=== Fragmento del documento ===
Así, el hecho de que un policía de civil rompa la puerta de un comercio no explica la decisión de una familia de arriesgar su vida para robar un colchón o un par de zapatillas. El Gobierno esconde estas preguntas hablando de conspiración.
Pero otra vez, importa menos saber qué es lo que aglutinó a unos cuántos, que saber qué es lo que pudo separarlos. ¿Hasta qué punto se han deteriorado los lazos sociales, para que algunos puedan festejar entre risas, a través de las redes sociales, el grave daño que acaban de cometer sobre los cuerpos o los bienes de los demás? Y también, ¿por qué es que se percibe al Estado como "enemigo", al punto de que alguien sienta vía libre y justificación plena para destruir bienes que son de todos, de modo celebratorio? ¿Qué es lo que explica que el mismo Estado que, justificadamente, asigna planes sociales o extiende jubilaciones, no sea considerado como un "amigo", sino como objeto de destrucción y desprecio, apenas aparece la oportunidad de manifestarlo?
Como es regla decir en estos casos, las explicaciones son complejas. Arriesgo de todos modos un par de respuestas. En primer lugar, acompañaría al oficialismo en la idea de que la situación actual no es similar a la del 2001. En algún sentido, agregaría, es peor que aquella.
Hoy aparece un entretejido entre policía, política, delito y narcotráfico que ni se vislumbraba entonces, y que confirma que no estamos frente a un fenómeno de bronca social pasajero. Por el contrario, nos encontramos frente a una reestructuración de nuestras bases sociales, que augura problemas graves mucho más allá del fin de año.
=== Datos suministrados ===
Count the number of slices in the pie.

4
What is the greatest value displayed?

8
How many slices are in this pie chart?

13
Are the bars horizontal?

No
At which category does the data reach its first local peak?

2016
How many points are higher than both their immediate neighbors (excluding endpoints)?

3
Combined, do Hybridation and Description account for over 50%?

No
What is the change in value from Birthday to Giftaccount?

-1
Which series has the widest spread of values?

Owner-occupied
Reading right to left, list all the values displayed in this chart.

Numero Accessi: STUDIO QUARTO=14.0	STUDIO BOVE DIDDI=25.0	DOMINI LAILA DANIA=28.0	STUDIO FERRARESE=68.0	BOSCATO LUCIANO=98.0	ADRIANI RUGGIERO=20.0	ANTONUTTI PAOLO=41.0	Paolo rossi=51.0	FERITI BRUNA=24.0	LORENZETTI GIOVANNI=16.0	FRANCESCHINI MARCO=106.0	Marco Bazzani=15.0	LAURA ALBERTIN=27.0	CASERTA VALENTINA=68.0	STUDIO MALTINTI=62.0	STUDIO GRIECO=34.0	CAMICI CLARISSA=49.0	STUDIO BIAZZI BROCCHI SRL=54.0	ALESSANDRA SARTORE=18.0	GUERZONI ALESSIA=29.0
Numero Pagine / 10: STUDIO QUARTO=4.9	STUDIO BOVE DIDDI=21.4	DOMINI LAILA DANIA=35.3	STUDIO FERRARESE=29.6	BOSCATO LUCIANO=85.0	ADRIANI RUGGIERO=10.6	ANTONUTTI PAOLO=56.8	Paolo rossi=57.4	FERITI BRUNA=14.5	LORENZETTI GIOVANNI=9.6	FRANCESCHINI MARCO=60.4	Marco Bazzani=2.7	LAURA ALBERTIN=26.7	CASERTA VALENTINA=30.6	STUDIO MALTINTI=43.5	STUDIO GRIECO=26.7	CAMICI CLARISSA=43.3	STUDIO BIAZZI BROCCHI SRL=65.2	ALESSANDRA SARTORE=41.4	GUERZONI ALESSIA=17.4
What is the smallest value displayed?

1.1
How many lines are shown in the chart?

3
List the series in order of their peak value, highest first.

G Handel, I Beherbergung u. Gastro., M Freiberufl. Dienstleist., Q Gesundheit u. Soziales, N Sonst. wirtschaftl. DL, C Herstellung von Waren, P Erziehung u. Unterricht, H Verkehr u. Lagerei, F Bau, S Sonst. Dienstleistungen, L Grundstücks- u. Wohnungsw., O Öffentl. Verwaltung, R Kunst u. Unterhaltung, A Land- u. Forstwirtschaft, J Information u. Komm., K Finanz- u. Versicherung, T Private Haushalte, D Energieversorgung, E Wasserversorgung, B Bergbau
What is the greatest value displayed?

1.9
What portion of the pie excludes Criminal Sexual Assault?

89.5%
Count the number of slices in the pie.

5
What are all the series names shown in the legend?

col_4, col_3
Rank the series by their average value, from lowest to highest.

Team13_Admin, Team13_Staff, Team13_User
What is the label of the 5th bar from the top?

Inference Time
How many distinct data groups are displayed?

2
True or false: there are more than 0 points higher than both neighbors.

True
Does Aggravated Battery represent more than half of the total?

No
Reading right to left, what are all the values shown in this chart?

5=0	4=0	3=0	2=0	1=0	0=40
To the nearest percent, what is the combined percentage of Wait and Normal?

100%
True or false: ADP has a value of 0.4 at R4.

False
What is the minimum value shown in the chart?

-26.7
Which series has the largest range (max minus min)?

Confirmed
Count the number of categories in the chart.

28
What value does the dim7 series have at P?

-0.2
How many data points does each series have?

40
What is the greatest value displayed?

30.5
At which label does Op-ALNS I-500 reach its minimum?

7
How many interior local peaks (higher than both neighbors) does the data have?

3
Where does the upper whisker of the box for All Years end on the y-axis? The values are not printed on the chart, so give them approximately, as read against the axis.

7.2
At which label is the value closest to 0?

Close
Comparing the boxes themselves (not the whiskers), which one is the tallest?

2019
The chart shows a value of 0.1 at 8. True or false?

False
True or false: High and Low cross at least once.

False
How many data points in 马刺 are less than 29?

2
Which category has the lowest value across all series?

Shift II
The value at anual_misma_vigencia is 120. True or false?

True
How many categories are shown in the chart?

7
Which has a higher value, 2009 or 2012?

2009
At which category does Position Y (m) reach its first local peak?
===
#### Ejercicios propuestos:
A: Transcribe del texto sobre el deterioro de los lazos sociales el pasaje que va de "Pero otra vez, importa" a "oportunidad de manifestarlo?", ambos inclusive.
B: En el texto sobre el deterioro de los lazos sociales, ¿con qué año se compara la situación actual y qué se concluye de esa comparación?
C: Prosigue el texto sobre el deterioro de los lazos sociales a partir de su última oración.

#### Respuestas numeradas:
A:
Pero otra vez, importa menos saber qué es lo que aglutinó a unos cuántos, que saber qué es lo que pudo separarlos. ¿Hasta qué punto se han deteriorado los lazos sociales, para que algunos puedan festejar entre risas, a través de las redes sociales, el grave daño que acaban de cometer sobre los cuerpos o los bienes de los demás? Y también, ¿por qué es que se percibe al Estado como "enemigo", al punto de que alguien sienta vía libre y justificación plena para destruir bienes que son de todos, de modo celebratorio? ¿Qué es lo que explica que el mismo Estado que, justificadamente, asigna planes sociales o extiende jubilaciones, no sea considerado como un "amigo", sino como objeto de destrucción y desprecio, apenas aparece la oportunidad de manifestarlo?

B: Con el 2001. La situación actual no es similar a la de entonces y, en algún sentido, es peor.

C:
Tan malo como esto es la negación de lo ocurrido. Doy sólo un ejemplo: la justicia probó hace unos años que el recaudador de campaña del Frente para la Victoria –nada menos- pertenecía a la "mafia de los medicamentos", pero el oficialismo actúa ignorando el significado del hecho.
Mientras la moral política dominante sea compatible con este tipo de negaciones, no tiene sentido seguir escuchando discursos sobre el tema: no hay salida.
La segunda cuestión que mencionaría es la siguiente.
El oficialismo eligió al dinero como medio para relacionarse con las distintas clases sociales: a los pobres les da planes sociales, a la clase media la subsidia y con los ricos hace y se reparte negocios.
El Gobierno se asombra de no recibir agradecimiento eterno por ello. Pero es sabido: el dinero genera mayores demandas de dinero.
Es el buen trato –el respeto al otro como un ser moralmente digno- lo que genera agradecimiento.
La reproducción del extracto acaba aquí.